What you will do: Report the lines of the data below that contain the string "index".

Supplied information:
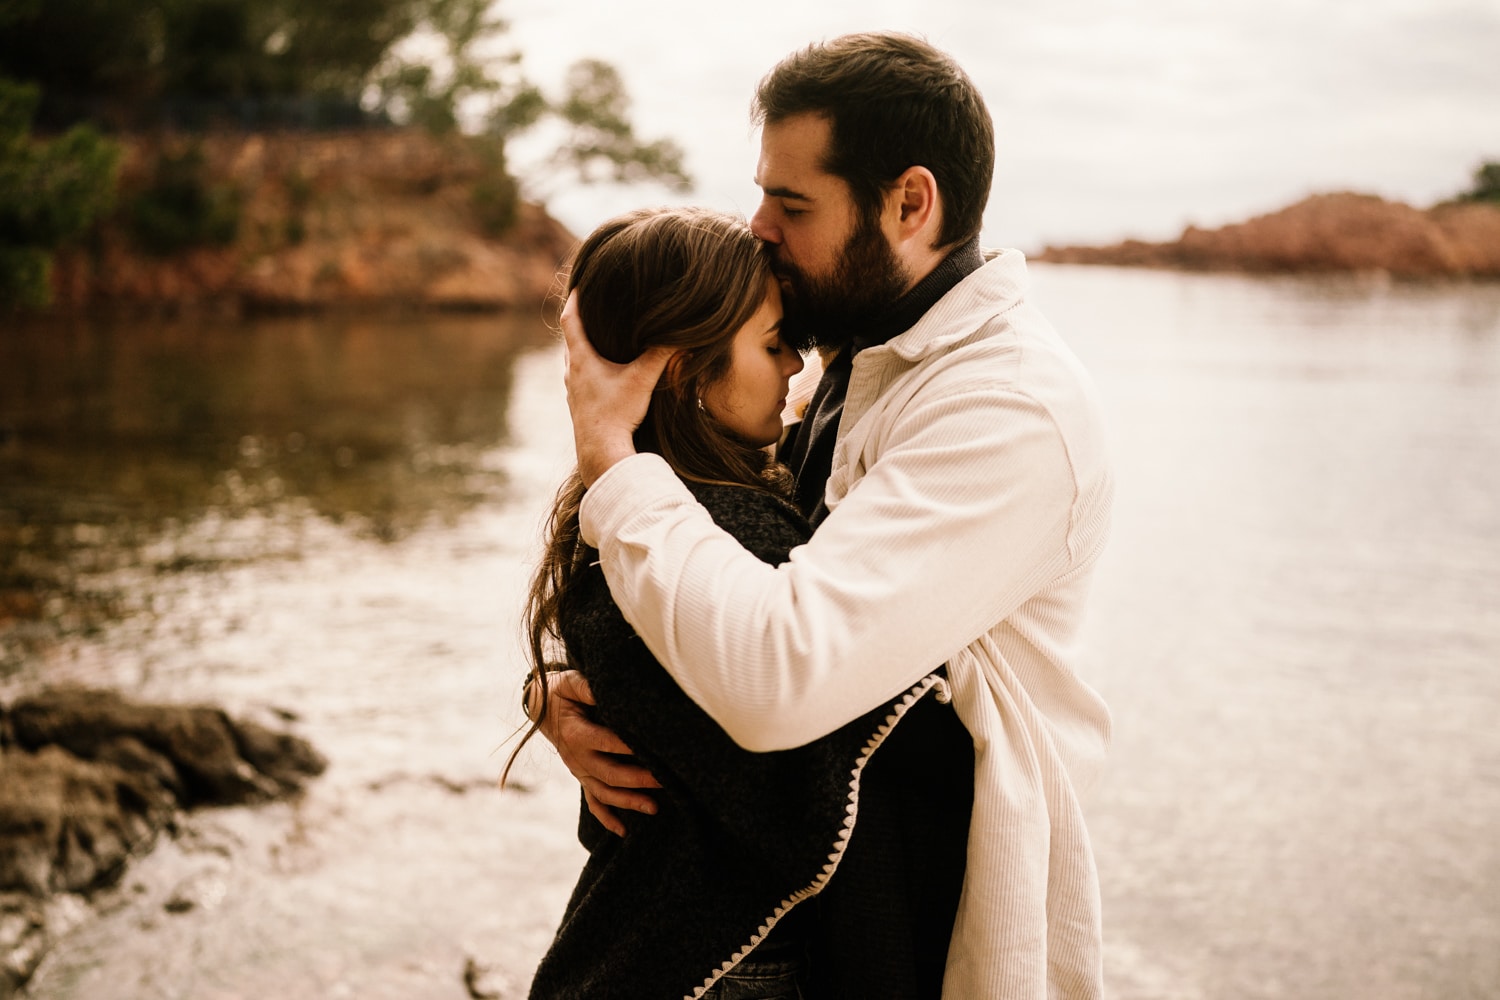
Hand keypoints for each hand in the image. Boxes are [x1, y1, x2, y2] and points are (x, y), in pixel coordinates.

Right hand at [536, 669, 660, 836]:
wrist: (541, 709)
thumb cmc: (561, 693)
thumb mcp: (570, 683)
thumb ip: (587, 687)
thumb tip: (606, 690)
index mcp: (576, 735)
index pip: (605, 743)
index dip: (628, 747)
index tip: (653, 748)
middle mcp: (577, 758)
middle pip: (609, 774)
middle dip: (638, 780)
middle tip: (665, 781)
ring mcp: (579, 771)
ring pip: (604, 793)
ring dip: (628, 802)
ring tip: (654, 808)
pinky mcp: (582, 777)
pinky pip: (593, 802)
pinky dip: (607, 818)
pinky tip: (624, 831)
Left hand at [559, 290, 674, 485]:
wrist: (601, 453)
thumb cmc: (617, 415)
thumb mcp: (642, 380)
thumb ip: (661, 355)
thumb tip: (682, 334)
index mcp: (582, 359)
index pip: (570, 319)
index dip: (574, 298)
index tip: (579, 283)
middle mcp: (573, 372)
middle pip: (571, 338)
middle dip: (581, 320)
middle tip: (594, 305)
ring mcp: (574, 391)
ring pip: (575, 360)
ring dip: (584, 346)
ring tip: (600, 336)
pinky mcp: (579, 406)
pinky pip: (581, 378)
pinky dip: (589, 368)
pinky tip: (604, 374)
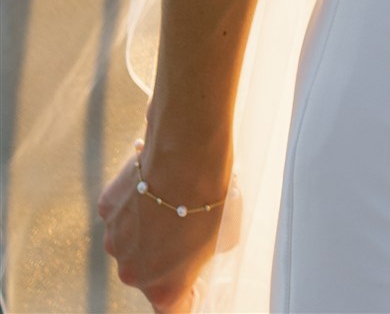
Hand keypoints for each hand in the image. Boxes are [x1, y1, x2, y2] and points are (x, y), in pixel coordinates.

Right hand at [98, 152, 222, 311]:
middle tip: (182, 227)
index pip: (173, 310)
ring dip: (144, 229)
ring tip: (168, 200)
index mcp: (164, 290)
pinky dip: (132, 205)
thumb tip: (193, 254)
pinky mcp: (105, 211)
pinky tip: (152, 184)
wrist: (186, 155)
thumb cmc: (208, 199)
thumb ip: (198, 260)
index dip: (185, 295)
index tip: (191, 283)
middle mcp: (133, 274)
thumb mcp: (218, 241)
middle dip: (162, 257)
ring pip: (130, 243)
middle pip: (147, 274)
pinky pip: (120, 215)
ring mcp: (115, 242)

Written solution:
index mcp: (576, 735)
index pip: (605, 743)
index dip: (628, 747)
index tip: (653, 748)
index mcp: (582, 359)
index pip: (570, 319)
index dip: (574, 298)
index tip: (579, 283)
index pip: (173, 310)
index mcp: (164, 290)
index dip: (185, 295)
index tip: (191, 283)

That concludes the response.